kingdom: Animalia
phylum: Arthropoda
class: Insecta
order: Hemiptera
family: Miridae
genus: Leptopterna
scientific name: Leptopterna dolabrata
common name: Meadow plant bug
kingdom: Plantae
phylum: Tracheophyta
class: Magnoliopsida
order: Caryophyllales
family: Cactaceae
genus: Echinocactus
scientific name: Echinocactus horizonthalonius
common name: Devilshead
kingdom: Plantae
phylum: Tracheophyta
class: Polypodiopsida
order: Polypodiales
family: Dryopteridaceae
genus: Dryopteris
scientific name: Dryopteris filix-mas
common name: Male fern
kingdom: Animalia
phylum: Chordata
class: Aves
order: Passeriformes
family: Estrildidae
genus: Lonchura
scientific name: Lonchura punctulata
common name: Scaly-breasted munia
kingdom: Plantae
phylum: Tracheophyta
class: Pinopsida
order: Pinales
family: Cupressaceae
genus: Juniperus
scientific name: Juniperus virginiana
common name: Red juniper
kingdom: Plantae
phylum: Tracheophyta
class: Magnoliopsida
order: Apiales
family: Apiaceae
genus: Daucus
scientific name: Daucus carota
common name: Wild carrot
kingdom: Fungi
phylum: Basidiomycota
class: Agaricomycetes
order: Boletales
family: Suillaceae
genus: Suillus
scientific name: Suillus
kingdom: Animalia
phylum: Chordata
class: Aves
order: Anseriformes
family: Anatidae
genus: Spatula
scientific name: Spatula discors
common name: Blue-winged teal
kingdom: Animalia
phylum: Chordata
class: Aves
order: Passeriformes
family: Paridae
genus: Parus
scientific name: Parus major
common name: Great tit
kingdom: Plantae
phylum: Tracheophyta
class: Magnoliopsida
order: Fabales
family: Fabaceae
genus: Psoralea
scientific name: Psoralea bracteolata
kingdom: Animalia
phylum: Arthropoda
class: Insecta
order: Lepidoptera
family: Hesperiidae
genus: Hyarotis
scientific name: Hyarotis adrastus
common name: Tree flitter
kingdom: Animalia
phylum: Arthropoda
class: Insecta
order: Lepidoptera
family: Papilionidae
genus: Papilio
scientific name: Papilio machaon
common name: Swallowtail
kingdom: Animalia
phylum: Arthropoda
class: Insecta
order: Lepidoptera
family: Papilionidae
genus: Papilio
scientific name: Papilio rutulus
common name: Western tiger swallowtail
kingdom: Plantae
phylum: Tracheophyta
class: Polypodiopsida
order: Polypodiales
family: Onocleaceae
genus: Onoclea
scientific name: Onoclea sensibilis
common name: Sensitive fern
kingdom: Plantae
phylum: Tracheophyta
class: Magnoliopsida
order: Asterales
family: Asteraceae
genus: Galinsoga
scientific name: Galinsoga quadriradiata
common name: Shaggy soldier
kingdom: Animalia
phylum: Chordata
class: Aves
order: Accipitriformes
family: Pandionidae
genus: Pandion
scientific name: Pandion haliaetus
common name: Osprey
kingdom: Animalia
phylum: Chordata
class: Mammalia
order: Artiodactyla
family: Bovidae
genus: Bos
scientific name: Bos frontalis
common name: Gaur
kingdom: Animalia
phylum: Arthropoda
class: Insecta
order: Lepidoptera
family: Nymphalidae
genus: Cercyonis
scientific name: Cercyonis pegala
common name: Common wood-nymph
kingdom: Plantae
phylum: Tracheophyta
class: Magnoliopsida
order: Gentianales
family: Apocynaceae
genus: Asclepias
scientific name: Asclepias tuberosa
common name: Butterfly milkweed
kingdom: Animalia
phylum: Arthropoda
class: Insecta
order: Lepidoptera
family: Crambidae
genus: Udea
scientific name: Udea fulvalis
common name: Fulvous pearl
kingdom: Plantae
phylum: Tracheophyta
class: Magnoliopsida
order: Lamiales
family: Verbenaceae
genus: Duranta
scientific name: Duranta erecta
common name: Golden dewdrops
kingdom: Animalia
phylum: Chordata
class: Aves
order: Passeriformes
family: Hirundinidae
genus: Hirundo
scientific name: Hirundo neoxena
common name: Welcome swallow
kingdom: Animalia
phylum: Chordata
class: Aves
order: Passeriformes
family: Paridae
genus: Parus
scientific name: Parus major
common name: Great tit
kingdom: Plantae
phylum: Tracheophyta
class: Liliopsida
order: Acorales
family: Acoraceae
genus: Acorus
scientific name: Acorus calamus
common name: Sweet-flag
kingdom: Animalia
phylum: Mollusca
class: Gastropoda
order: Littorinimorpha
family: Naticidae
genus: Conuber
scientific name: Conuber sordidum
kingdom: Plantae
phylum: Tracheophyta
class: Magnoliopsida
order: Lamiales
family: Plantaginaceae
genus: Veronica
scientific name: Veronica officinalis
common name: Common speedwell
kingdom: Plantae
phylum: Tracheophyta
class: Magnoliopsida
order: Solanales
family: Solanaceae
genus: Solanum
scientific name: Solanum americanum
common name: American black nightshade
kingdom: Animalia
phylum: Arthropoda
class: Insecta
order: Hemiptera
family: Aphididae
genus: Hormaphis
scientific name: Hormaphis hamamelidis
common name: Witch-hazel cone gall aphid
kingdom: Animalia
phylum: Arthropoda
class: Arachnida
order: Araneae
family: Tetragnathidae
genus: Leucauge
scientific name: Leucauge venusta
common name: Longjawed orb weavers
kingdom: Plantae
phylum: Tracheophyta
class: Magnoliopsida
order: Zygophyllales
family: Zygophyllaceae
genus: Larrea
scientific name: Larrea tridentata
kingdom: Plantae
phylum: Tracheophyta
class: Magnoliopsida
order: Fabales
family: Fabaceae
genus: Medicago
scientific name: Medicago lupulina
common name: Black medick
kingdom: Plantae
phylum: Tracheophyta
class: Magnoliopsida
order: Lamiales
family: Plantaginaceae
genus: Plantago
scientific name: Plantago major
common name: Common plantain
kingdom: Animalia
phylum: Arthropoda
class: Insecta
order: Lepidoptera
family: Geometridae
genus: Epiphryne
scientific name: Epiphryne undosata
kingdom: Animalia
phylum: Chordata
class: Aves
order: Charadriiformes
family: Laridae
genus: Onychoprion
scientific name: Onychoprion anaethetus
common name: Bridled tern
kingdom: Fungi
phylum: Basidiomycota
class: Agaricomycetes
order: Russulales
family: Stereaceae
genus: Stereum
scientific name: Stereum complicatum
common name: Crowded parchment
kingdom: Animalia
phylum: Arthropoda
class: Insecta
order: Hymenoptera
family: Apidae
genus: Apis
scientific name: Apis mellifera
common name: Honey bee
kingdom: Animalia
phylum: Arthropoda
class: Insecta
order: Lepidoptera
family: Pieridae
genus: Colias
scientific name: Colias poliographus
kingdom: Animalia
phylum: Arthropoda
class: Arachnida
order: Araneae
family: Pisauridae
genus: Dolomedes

════════════════════

> [Task to complete] Start at the line that has "scientific name: Plantago major" and stop after the line that has "order: Russulales". Give those lines again with "phylum" renamed to "division" and nothing else changed.

> [Complete response]
scientific name: Plantago major
common name: Common plantain
kingdom: Animalia
division: Arthropoda
class: Insecta
order: Lepidoptera
family: Geometridae
genus: Epiphryne
scientific name: Epiphryne undosata
kingdom: Animalia
division: Chordata
class: Aves
order: Charadriiformes
family: Laridae
genus: Onychoprion
scientific name: Onychoprion anaethetus
common name: Bridled tern
kingdom: Fungi
division: Basidiomycota
class: Agaricomycetes
order: Russulales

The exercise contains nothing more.